# Arithmetic progression(alternate method)

1. Sep 6, 2004

### needhelpperson

in an arithmetic sequence there is an even number of term's
the sum of terms in the odd places is 440 and the sum of terms in the even places is 520, the last term is bigger than the first term by 156
find how many term's the arithmetic sequence has.

This was from a previous post, but i wanted to figure it out this way.

I tried out this problem, but i can't seem to go ne where with it.

For sum of even numbers

(a+d+a+2d(n-1))*n = 1040<------------ 2an + 2dn^2 -dn = 1040

For sum of odd numbers

(a + a +2d(n-1))*n = 880<-------------- 2an + 2dn^2 - 2dn = 880

solved the two system of equation

dn = 160

N = total number = 2n

Nd = 320

d(N-1) = 156<----------- d = 164

so solve for N using Nd = 320 = 320/164 = 1.95.....

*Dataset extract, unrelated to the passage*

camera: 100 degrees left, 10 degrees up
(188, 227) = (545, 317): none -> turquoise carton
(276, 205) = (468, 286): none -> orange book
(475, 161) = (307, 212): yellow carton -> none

Obviously this is not correct. What did i do wrong here?

2. Sep 6, 2004

### Leong

For the even sequence, you should get this

n[(a+d)+(a+d)+(n-1)2d]=1040

Solve the 2 equations, get nd=80;Nd=160; Nd-d=156; d=4; N=40.

3. Sep 6, 2004

### needhelpperson

thanks alot, so that's where i went wrong.

4. Sep 6, 2004

### Tide

Here's how I did it:

If you multiply the number of terms in an arithmetic series by the average of the first and last terms the product is the sum of the series. Therefore, the sum of the even terms is

$$\frac {N}{2} \frac {a_2+a_N}{2} = 520$$

and the sum of the odd terms is

$$\frac {N}{2} \frac {a_1+a_{N-1}}{2} = 440$$

(Note the sum of the odd terms is even so the $\frac {N}{2}$ is a whole number)

Now, $a_2 = a_1+d$ and $a_{N-1} = a_N-d$ where d is the common difference. Substitute these into the equations and subtract the two equations to obtain $N d = 160$
We also know $(N-1)d = 156$ so, dividing gives

$$\frac {N}{N-1} = \frac{160}{156} = \frac {40}{39}$$

from which N = 40 follows.